The 4-year disease-free survival rates of patients with pO(2) </= 20 mm Hg (hypoxic tumor) and pO(2) > 20 mm Hg (oxygenated tumor) before treatment were 37% and 21%, respectively. The local control rates of hypoxic and oxygenated tumors before treatment were 58% and 54%, respectively. The disease-free survival rates of hypoxic and oxygenated tumors assessed by oxygen status at the 5th day of irradiation were 33% and 32%, respectively. The local control rates of hypoxic and oxygenated tumors at the 5th day were 60% and 58%, respectively. There was no significant prognostic difference between hypoxic and oxygenated tumors.

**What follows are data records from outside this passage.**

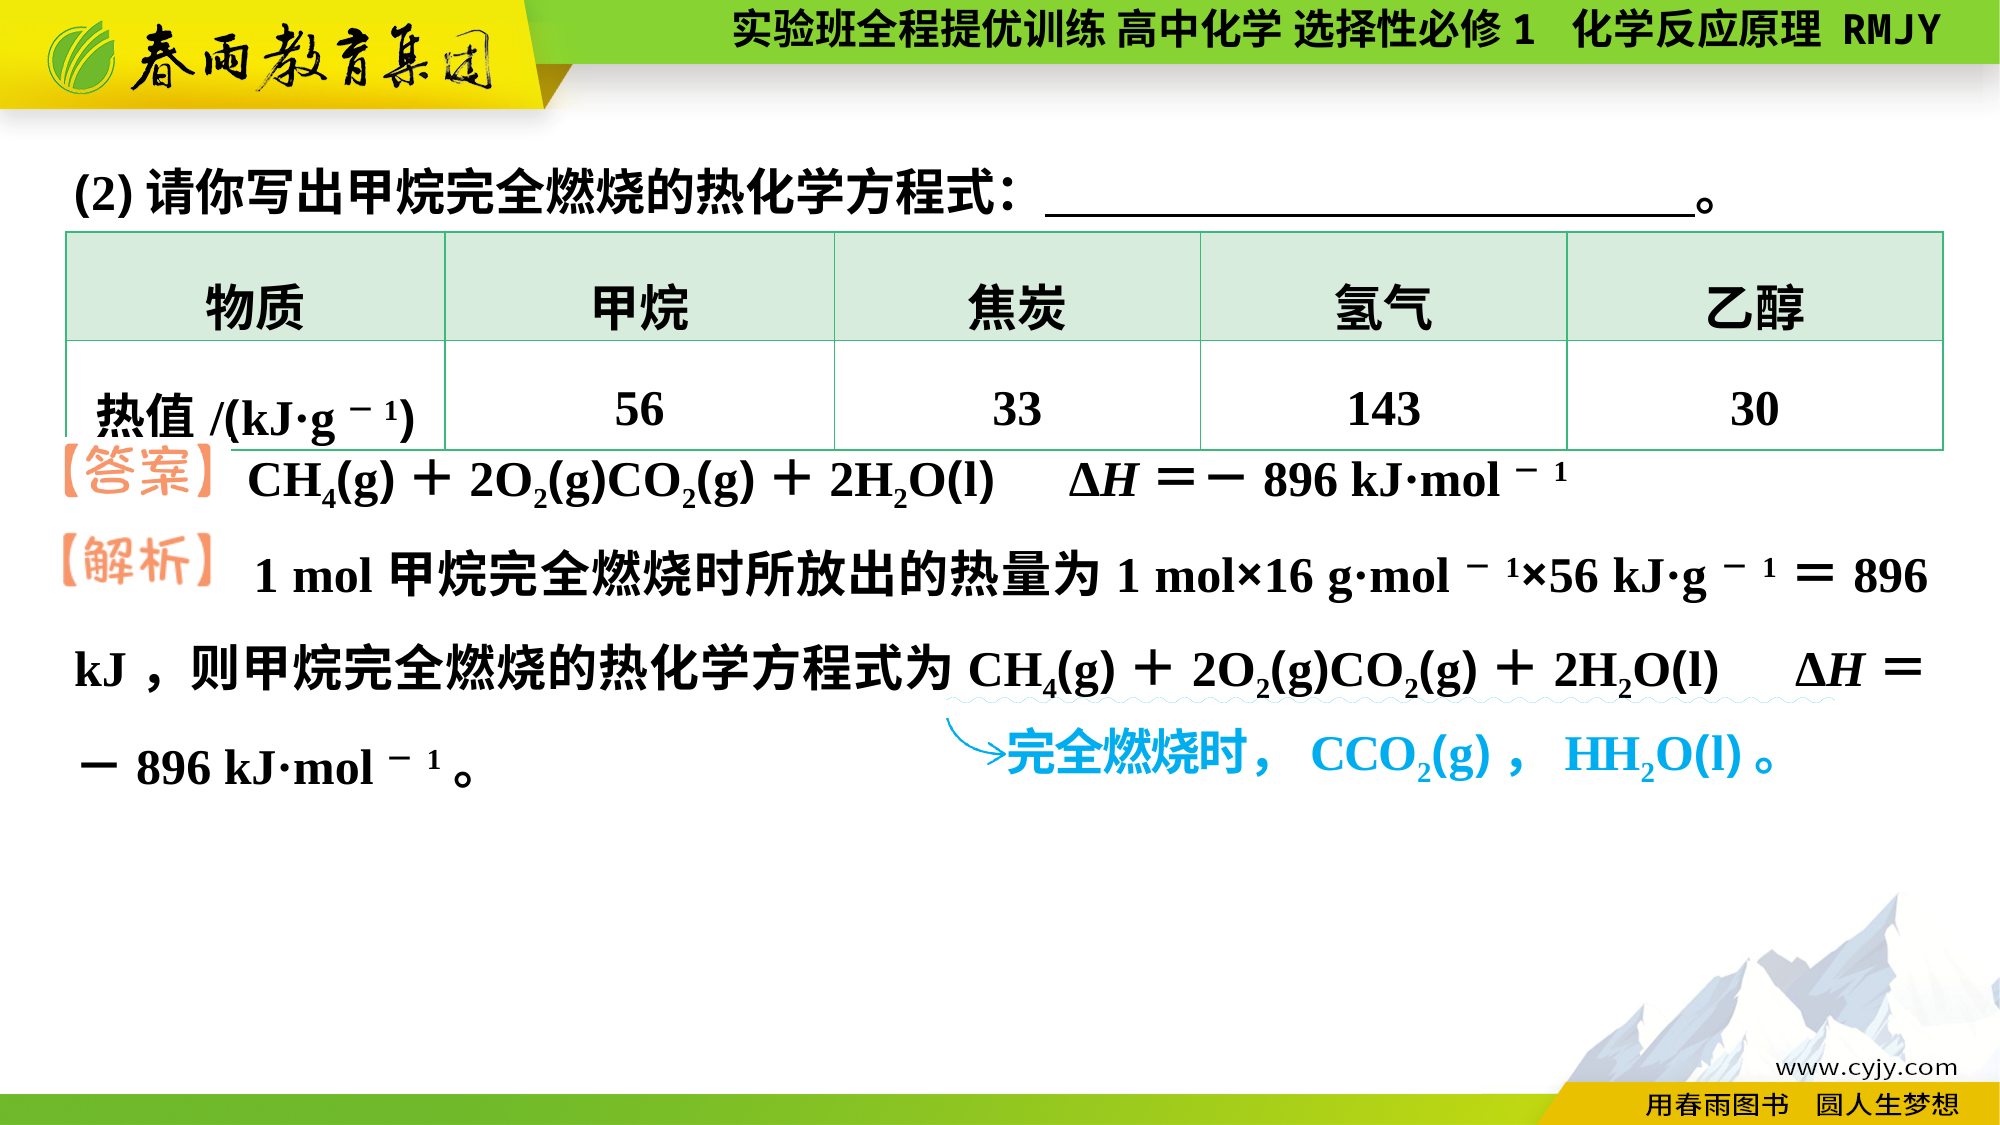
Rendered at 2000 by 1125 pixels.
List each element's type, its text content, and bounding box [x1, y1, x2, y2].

table_header 甲烷 [446, 233, 834, 340]
table_header 焦炭 [835, 233, 1200, 340]
picture [0, 0, 2000, 1125]
table_header 氢气 [1201, 233, 1566, 340]
table_cell 30 [1568, 341, 1942, 449]
table_header 物质 [67, 233, 444, 340]
text_box [931, 628, 1846, 713]
list (2)请你写出甲烷完全燃烧的热化学方程式： 。 [59, 122, 1944, 217]
table_cell 热值/(kJ·g－1) [67, 341, 444, 449]
table_header 乙醇 [1568, 233, 1942, 340]
table_cell 56 [446, 341, 834, 449]
table_cell 143 [1201, 341, 1566, 449]
table_cell 33 [835, 341, 1200, 449]
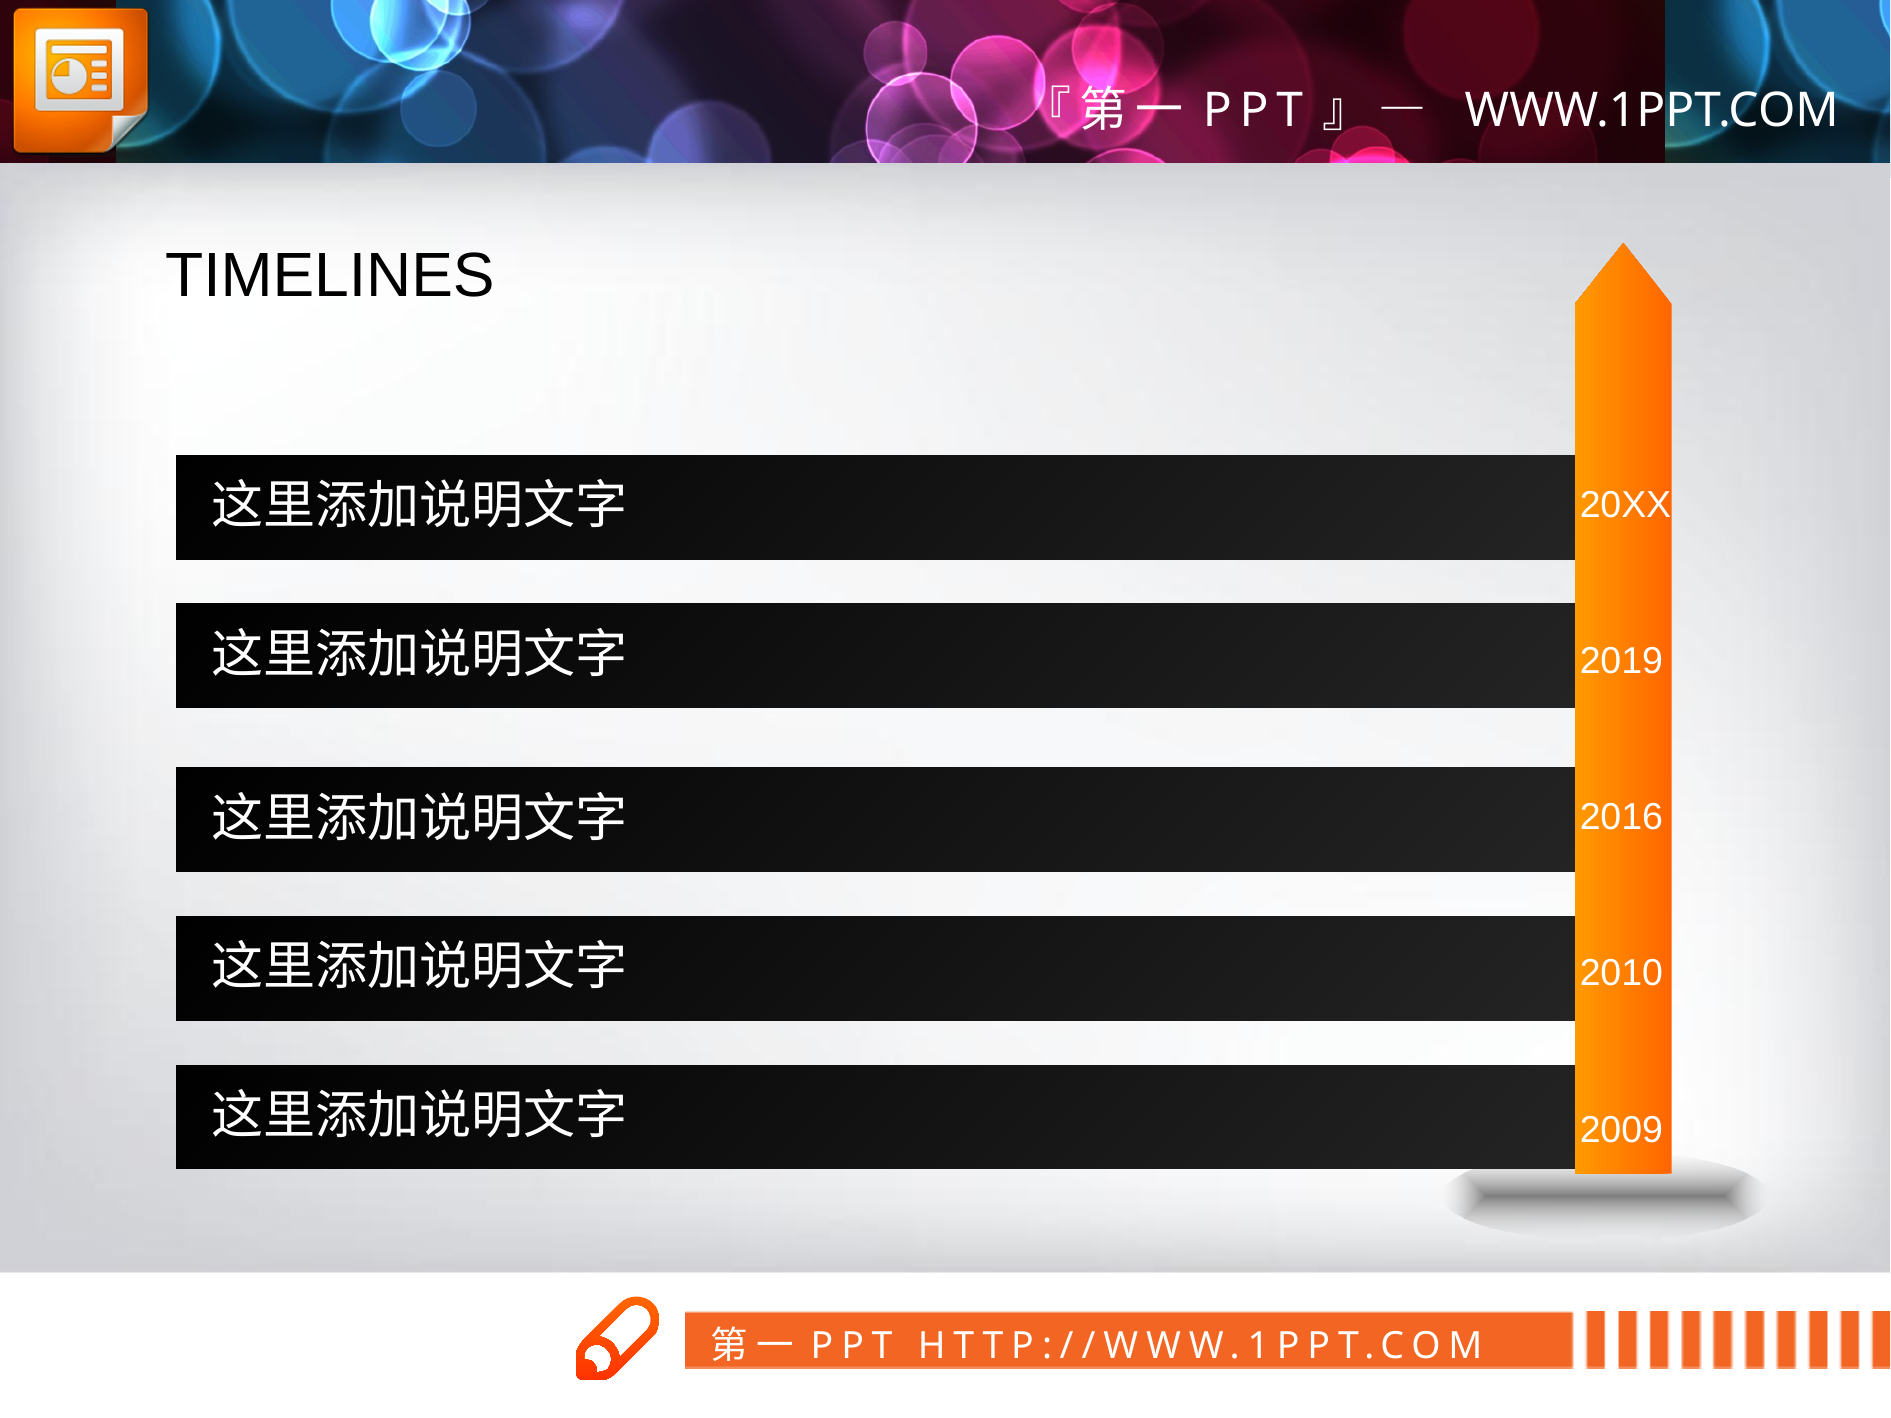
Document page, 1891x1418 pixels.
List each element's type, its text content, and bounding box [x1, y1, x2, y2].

text_box [1575, 847, 1672, 938]
text_box 2009 [1576, 1095, 1682, 1160]
text_box [1441, 1156, 1769, 1241]
text_box 这里添加说明文字 [192, 610, 647, 693]
text_box 这里添加说明文字 [192, 923, 647, 1005]
picture [685, 1311, 1891, 1369]
text_box TIMELINES [146, 224, 515, 318]
text_box [1575, 691, 1672, 782]
text_box 20XX [1576, 470, 1691, 534]
text_box [1575, 534, 1672, 626]
text_box [176, 767, 1576, 872]
text_box 2010 [1576, 938, 1682, 1003]
picture [0, 0, 1891, 1275]
text_box 这里添加说明文字 [192, 1072, 647, 1154]
text_box [176, 455, 1576, 560]
text_box [1575, 1160, 1672, 1174]
text_box [1575, 1003, 1672, 1095]
text_box [1575, 243, 1672, 470]
text_box [176, 916, 1576, 1021]
text_box [176, 1065, 1576, 1169]
text_box [176, 603, 1576, 708]
text_box 这里添加说明文字 [192, 462, 647, 544]
text_box 这里添加说明文字 [192, 774, 647, 856]
text_box 2019 [1576, 626, 1682, 691]
text_box 2016 [1576, 782, 1682, 847]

The similar disease-free survival and local control rates between hypoxic and oxygenated tumors before and during treatment indicated that the role of the tumor oxygenation status was not so important in local control in carbon beam therapy. These results indicated that high LET carbon beam irradiation might reduce the radiation-resistant nature stemming from tumor hypoxia.
高传能线密度(LET)粒子被认为可降低由缺氧引起的肿瘤放射抗性。然而,临床试验及相关临床研究尚未证实这一效果。因此,我们研究了高LET碳离子束治疗宫颈癌的放射生物学特性。
本研究纳入了1995年10月至2000年6月间接受高LET碳离子束治疗的49例IIIb期巨块型和IVa期宫颈癌患者。采用针型极谱氧电极测量氧分压(pO₂)。
治疗前氧分压≤20 mmHg(缺氧肿瘤)和pO₂>20 mmHg(富氧肿瘤)患者的4年无病生存率分别为37%和21%。治疗前缺氧和富氧肿瘤的局部控制率分别为58%和54%。照射第5天时根据氧状态评估的缺氧和富氧肿瘤的无病生存率分别为33%和32%。第5天时缺氧和富氧肿瘤的局部控制率分别为60%和58%。缺氧和富氧肿瘤之间无显著的预后差异。
治疗前及治疗期间缺氧和富氧肿瘤的无病生存率及局部控制率相似,表明肿瘤氧合状态在碳离子束治疗的局部控制中作用不显著。这些结果表明,高LET碳离子束照射可能降低肿瘤缺氧导致的放射抗性。